-59-

31.7K 1.7K 1.1K
                                    

CEVAPLARIN BÖLÜMÜ.

PARANTEZ İÇİNDE VERİLEN YERLER DAHA ÖNCEKİ BÖLÜMLERDE YER ALMIŞ OLAN KISIMLAR / FLASHBACKLER. YANİ ONLARI DAHA ÖNCE OKUDUNUZ, ŞİMDİ İSE AÇIKLAMALARINI ÖĞRENECEKSİNİZ.

FİNALDEN ÖNCEKİ SON BÖLÜM. HER ŞEYİN SEBEBİ, CEVAPLAR, GEÇMİŞ, HEPSİ BURADA. 

UMARIM BÖLÜM SİZE KARIŞIK GELMEZ. :D VE UMARIM SIKILMAZSINIZ.

UNUTMAYALIM, DİĞER BÖLÜM FİNAL. *AĞLAYAN EMOJİ*

_

İYİ OKUMALAR^^

Soğukkanlı kal.

Sakin ol.

Annem tüfeği kendisine doğrulttuktan sonra hafifçe gülerek yeniden yere koydu. Bu annem değildi, annemin çarpılmış hali gibi bir şeydi. Gözleri farklı bakıyordu. Yabancı gibi.

"Sürpriz."

Daha birkaç dakika öncesinde mükemmel bir şekilde dövüşüyordu. Sanki profesyonel gibi.

Ah, tabi ya.

(İçimde anneme karşı ilk kez kopmakta olan bir şeylerin düzelmekte olduğunu hissettim. Elini yanağıma koyduğunda başımı yasladım. İçten gelen bir dürtüyle, ''Bana dövüş öğret,'' deyiverdim. ''Sende gerçekten harika duruyor."

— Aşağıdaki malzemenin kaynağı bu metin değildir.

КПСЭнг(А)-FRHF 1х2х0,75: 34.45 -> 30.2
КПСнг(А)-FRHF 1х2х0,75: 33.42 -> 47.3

Annem güldü. ''Bunun için beklemelisin bir tanem. Sana hamile kalmamdan ancak bir yıl öncesinde dövüşe başlayabildim. Sonra da geçip gitti zaten.'')

Karşımdaki canavara baktım. Tüm bunların kötü bir kabus olmasını diliyordum. Eray hiç de şaşırmış gibi değildi, çünkü daha önce öğrenmişti ve bu acı durumu bana söyleyemeyecek kadar kötü hissetmişti.

"Kötü şeyler olacak," diye fısıldadı Eray.

Annem hepimize tek tek bakıp konuştu. "Oğlumu benden koparıp aldınız. Artık kaybedecek hiçbir şeyim yok."

Lale Teyze, Serenay, Eray ve benim durduğumuz yerin zeminine baktım. Çember şeklinde bir ıslaklık vardı. Neler olacağını fark ettiğim anda Dolunay beni yanıltmayarak elinde bir çakmakla çıkageldi.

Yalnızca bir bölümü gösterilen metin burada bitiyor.